10 Novembro 2010 | 14h46

O Enem comprovou mais uma vez que, de fato, é um fanfarrão. Pensei que, uma vez tendo ingressado na vida universitária, nunca mais teria que falar sobre o Enem. Mas, fui surpreendido no começo do ano com a exposição indevida de meus dados, notas e documentos na internet e, agora, a segunda versão do Novo Enem cometeu erros muito mais grosseiros do que o primeiro – como, por exemplo, trocar a ordem das questões no gabarito. Cadê o Enem e suas tecnologias?!

Acredito que a maioria das pessoas, quando faz trabalhos importantes, seja um seminário na universidade, um relatório pro chefe ou uma redação pra Fuvest, costumam fazê-lo da maneira mais esmerada, caprichosa e atenciosa possível – afinal, é o seu nome que está em jogo. Porém, desde o ano passado, quando fui cobaia da aplicação do 1º Novo Enem, nunca me foi transmitida tal atenção e preocupação. É consenso entre os alunos que, em se tratando de Enem, muitas vezes, você terá que optar pela alternativa “menos pior” em uma questão – isso não demonstra nenhuma credibilidade.

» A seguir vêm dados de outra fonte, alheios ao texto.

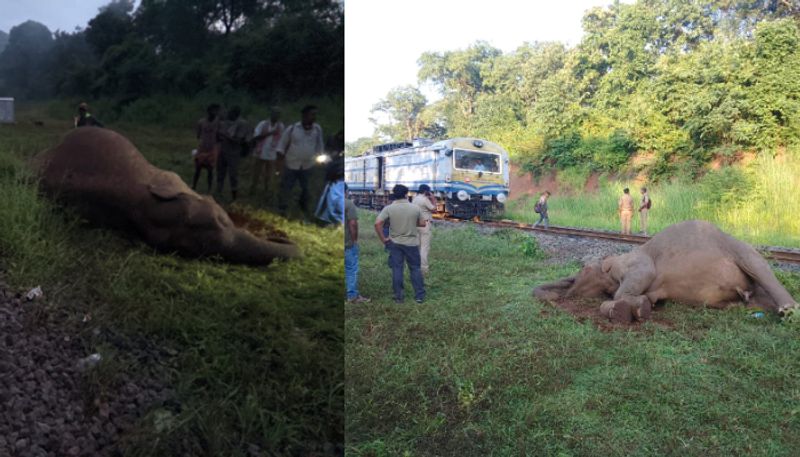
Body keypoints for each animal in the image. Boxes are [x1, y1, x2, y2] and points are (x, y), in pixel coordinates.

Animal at [532, 219, 800, 322]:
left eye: (583, 267)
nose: (554, 297)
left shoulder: (635, 260)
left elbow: (642, 276)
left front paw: (631, 309)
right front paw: (638, 307)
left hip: (741, 249)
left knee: (758, 265)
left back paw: (789, 311)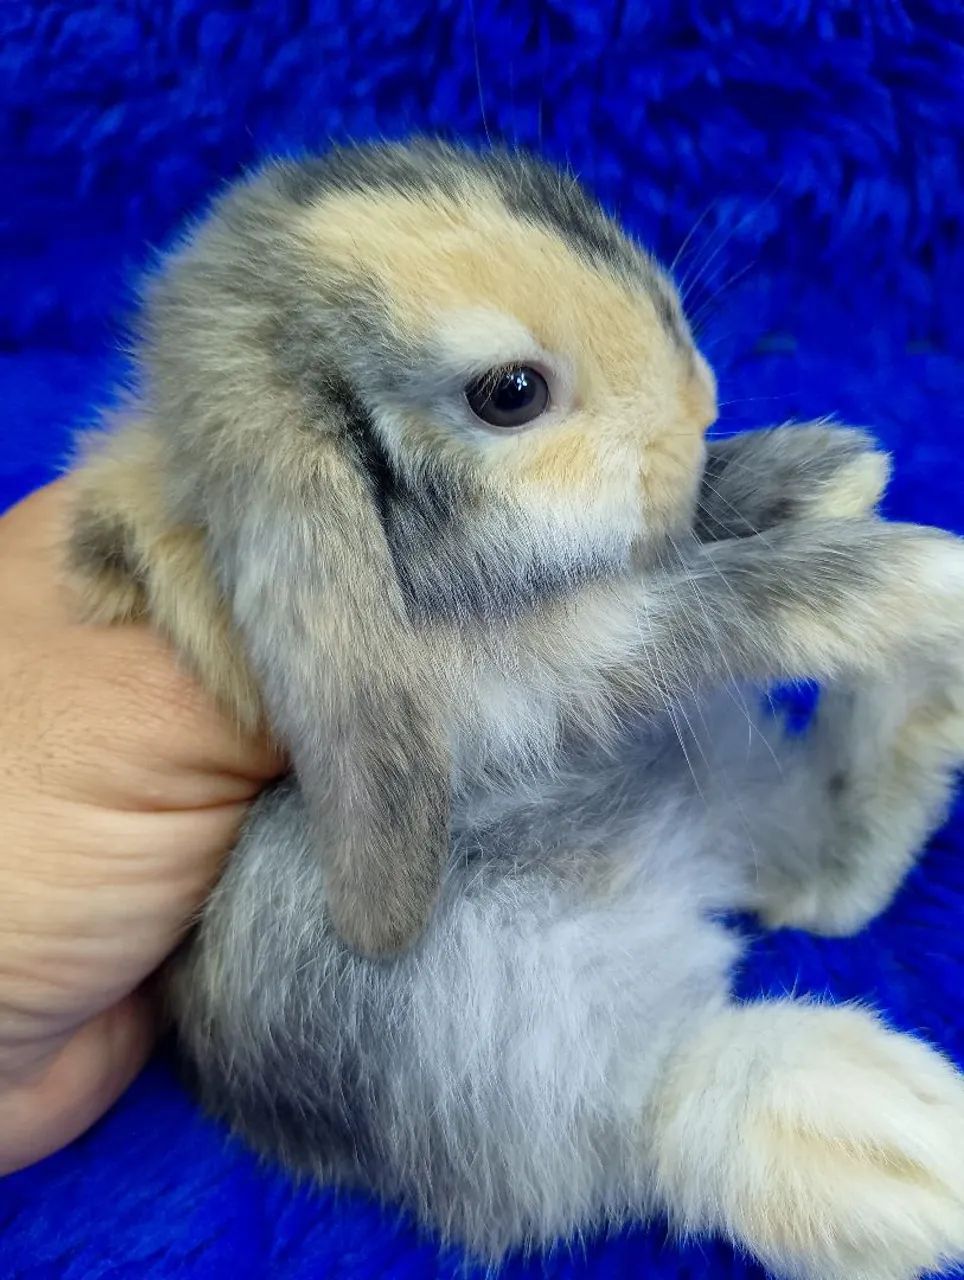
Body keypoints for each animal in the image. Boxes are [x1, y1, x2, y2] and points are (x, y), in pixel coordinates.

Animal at [64, 139, 964, 1280]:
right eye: (511, 393)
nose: (701, 402)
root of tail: (673, 895)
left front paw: (825, 468)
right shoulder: (521, 673)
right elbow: (696, 607)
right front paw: (906, 572)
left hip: (725, 782)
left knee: (829, 876)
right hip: (458, 1035)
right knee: (641, 1111)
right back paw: (880, 1139)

Diante de tudo que está sendo discutido sobre o atual impasse que as confusões do Enem geraram, acredito que está faltando um olhar sobre o aluno. Discute- se a credibilidade do Inep, a demissão ou não do ministro da Educação e acapacidade do MEC em realizar a prova, só que e os estudantes? Por erros bobos de revisão, os alunos terão que fazer uma nova prova? Dedicar aproximadamente dez horas de um novo final de semana para fazer uma prova que já teve erros em sua primeira e segunda edição (o que não isenta também de haver possíveis na terceira…)? O calendário do vestibulando, no final do ano, é apertado, repleto de provas e desgastes – um erro como esse é no mínimo um desrespeito.

Gastar tempo discutindo veto às obras de Monteiro Lobato?! Acho que a preocupação da Educação brasileira não deveria perder tempo com questões como essa. O problema do descaso do Enem é muito mais grave. Até agora, ainda não digeri a frase do ministro de que a aplicação do exame foi “missão cumprida”; os sucessivos imprevistos do exame não estão dando um bom exemplo de “construção da dignidade humana”.

Agora, acho que entendi porque não deixaram usar relógio na prova…Para os estudantes não perceberem quanto tempo estão perdendo com esses atrasos da educação.